Mutation U→C en position 7 : AUG-GCU-CAU-UGA → Met-Ala-His-STOP. Nouveau tripeptide : Met-Ala-His.

UAU (Tyr) → CAU (His) : c’est une mutation faux-sens (missense) — le codon code pour un AA différent. La protéine est modifiée. Les conséquences biologiques dépendent de l’importance du résidu Tyr dans la fonction de la protéine.


Questions fréquentes ❓

Quelle est la différence entre ADN et ARN ?

Trois différences chimiques principales : (1) le sucre est le désoxyribose dans l’ADN (pas de OH en C2′) et le ribose dans l’ARN (OH en C2′), (2) la thymine (T) de l’ADN est remplacée par l’uracile (U) dans l’ARN, (3) l’ADN est généralement double brin (bicaténaire) tandis que l’ARN est généralement simple brin (monocaténaire). L’OH en C2′ du ribose rend l’ARN plus sensible à l’hydrolyse alcaline que l’ADN.
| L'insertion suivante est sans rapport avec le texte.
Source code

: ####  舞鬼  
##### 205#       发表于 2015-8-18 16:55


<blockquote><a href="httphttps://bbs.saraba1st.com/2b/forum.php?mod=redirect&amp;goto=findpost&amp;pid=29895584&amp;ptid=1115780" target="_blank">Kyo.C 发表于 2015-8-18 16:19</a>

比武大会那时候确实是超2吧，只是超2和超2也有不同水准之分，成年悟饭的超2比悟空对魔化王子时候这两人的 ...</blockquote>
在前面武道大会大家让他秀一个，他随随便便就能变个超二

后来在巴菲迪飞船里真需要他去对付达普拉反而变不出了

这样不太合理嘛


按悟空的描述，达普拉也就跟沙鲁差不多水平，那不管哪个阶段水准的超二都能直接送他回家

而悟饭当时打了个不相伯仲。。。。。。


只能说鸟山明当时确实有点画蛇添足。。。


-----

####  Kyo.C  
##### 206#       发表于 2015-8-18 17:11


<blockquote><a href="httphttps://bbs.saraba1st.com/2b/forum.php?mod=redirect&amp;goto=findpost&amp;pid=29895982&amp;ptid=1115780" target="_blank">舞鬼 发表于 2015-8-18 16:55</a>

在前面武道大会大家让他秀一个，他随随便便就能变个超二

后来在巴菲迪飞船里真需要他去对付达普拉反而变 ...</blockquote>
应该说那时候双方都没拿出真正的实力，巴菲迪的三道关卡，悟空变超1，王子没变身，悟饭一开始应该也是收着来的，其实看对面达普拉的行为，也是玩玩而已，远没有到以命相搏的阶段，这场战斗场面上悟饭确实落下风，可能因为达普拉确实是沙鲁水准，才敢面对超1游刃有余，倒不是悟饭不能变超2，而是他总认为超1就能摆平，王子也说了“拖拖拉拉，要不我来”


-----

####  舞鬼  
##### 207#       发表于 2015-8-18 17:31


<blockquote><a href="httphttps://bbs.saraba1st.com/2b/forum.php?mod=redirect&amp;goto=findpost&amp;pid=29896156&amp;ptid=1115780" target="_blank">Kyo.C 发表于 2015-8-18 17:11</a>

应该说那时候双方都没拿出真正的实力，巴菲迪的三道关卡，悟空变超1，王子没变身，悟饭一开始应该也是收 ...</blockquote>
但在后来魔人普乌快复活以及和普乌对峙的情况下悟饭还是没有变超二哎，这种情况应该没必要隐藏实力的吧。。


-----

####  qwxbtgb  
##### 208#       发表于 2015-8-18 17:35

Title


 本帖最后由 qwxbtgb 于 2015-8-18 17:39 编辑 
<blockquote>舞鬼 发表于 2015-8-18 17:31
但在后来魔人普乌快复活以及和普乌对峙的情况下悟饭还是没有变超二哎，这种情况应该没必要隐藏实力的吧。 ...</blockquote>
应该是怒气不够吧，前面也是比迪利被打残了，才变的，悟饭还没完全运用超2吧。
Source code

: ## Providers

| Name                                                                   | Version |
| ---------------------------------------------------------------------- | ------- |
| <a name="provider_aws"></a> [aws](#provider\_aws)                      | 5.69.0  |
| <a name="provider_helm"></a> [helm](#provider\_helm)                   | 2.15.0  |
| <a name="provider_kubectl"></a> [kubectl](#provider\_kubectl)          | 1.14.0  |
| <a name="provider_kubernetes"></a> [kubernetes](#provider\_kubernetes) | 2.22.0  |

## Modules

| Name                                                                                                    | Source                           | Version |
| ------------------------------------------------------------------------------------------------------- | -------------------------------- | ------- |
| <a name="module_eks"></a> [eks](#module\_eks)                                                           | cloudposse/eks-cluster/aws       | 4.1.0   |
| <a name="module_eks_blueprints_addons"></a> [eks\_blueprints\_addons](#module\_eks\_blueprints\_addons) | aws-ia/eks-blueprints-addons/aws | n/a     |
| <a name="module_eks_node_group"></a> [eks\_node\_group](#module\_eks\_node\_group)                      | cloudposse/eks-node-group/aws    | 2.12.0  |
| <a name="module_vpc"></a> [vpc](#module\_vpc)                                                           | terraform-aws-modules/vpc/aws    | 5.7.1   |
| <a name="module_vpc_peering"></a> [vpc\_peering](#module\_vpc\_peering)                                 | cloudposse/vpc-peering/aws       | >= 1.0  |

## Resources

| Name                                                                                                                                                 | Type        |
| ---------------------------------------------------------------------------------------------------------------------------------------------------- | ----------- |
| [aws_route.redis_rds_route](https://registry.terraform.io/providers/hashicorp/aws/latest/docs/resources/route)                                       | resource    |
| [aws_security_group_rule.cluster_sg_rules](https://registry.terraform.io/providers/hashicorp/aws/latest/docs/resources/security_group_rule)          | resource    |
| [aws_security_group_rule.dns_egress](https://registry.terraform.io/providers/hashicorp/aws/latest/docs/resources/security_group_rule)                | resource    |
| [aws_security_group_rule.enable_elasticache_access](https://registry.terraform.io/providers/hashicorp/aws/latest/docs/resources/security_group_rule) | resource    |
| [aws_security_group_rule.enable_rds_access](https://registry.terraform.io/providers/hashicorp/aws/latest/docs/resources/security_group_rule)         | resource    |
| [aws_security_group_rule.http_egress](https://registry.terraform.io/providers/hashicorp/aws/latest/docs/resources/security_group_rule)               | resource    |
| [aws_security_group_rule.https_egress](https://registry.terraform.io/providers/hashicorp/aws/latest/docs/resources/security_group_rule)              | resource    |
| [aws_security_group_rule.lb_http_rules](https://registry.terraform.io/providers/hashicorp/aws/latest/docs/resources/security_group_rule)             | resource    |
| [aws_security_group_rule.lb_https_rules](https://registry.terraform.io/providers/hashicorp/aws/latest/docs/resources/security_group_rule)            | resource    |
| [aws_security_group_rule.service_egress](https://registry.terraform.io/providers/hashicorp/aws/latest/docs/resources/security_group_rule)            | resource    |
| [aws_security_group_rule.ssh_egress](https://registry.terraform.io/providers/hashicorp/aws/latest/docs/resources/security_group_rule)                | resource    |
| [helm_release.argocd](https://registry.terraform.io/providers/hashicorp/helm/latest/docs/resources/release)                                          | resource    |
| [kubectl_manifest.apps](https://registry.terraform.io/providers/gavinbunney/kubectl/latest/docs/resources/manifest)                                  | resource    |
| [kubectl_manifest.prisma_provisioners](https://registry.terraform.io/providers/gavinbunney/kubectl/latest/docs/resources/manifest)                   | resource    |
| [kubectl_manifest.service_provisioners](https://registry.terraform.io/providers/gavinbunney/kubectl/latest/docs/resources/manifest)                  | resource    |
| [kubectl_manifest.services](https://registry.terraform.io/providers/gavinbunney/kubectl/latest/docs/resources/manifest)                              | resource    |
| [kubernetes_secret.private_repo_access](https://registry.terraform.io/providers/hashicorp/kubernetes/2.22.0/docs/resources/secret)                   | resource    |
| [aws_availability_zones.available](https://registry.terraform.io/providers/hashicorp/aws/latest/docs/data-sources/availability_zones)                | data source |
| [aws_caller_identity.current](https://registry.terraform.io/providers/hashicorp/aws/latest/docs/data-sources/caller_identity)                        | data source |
Pourquoi la réplication est-elle semi-conservative ?

Chaque molécule d’ADN fille contient un brin parental (conservé) et un brin nouvellement synthétisé. C’est le mécanisme le plus logique chimiquement : les deux brins parentaux servent chacun de matrice pour la synthèse du brin complémentaire. Meselson et Stahl l’ont démontré en 1958 par centrifugation en gradient de densité avec du ¹⁵N (azote lourd).

Qu’est-ce que l’épissage alternatif ?

L’épissage alternatif est un mécanisme par lequel un même pré-ARNm peut être épissé de différentes manières, incluant ou excluant certains exons. Cela produit plusieurs ARNm matures différents à partir d’un seul gène → plusieurs protéines différentes (isoformes). C’est un mécanisme majeur de diversité protéique chez les eucaryotes : le génome humain contient ~20 000 gènes mais produit plus de 100 000 protéines différentes, en grande partie grâce à l’épissage alternatif.

Pourquoi le code génétique est-il dit « dégénéré » ?

Avec 4 bases et des codons de 3 bases, il existe 4³ = 64 codons possibles, mais seulement 20 acides aminés + 3 codons stop. Plusieurs codons codent donc le même AA : c’est la dégénérescence (ou redondance). Par exemple, la leucine est codée par 6 codons différents (UUA, UUG, CUU, CUC, CUA, CUG). La dégénérescence concerne surtout la 3e position du codon (position wobble), ce qui permet une tolérance aux mutations silencieuses.

Qu’est-ce qu’un ribozyme ?

Un ribozyme est un ARN doué d’activité catalytique. L’exemple le plus important est la peptidyl-transférase du ribosome : c’est l’ARNr 23S (procaryotes) ou 28S (eucaryotes) qui catalyse la formation de la liaison peptidique, pas une protéine. Le ribosome est donc un ribozyme. D’autres exemples incluent les introns auto-épissants et la RNase P. L’existence des ribozymes soutient l’hypothèse du « monde à ARN » : dans les origines de la vie, l’ARN aurait pu servir à la fois de support d’information et de catalyseur, avant l’apparition des protéines.